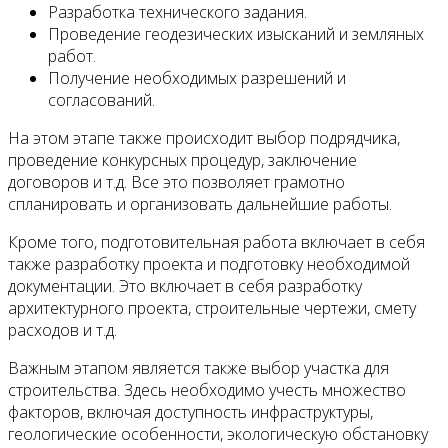
Разработка технического задания.
Проведение геодезических изысканий и земляных
работ.
Получение необходимых разрешений и
согласований.
На этом этапе также происходит выбор подрядчика,
проведение конкурсных процедур, заключение
договоров и т.д. Все это позволяет грамотно
спланировать и организовать дальнейшие работы.
Кроме того, подготовительная работа включает в себя
также разработку проекта и подготовку необходимой
документации. Это включает в себя разработку
архитектурного проекта, строительные чертежи, смету
расходов и т.д.
Важным этапом является также выбор участка для
строительства. Здесь необходимо учесть множество
факторов, включая доступность инфраструктуры,
геологические особенности, экологическую обстановку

++++++

> _EXERCISE REQUIREMENTS_
Repeat exactly the lines from the line containing "расходов и т.д." through the last line of the records above, including both, and nothing else.

> _EXERCISE RESPONSE_
расходов и т.д.
Важным этапом является также выбор участка для
строительства. Здесь необходимо учесть множество
факторов, включая доступность инфраструктуры,
геологические особенности, экологическую обстановку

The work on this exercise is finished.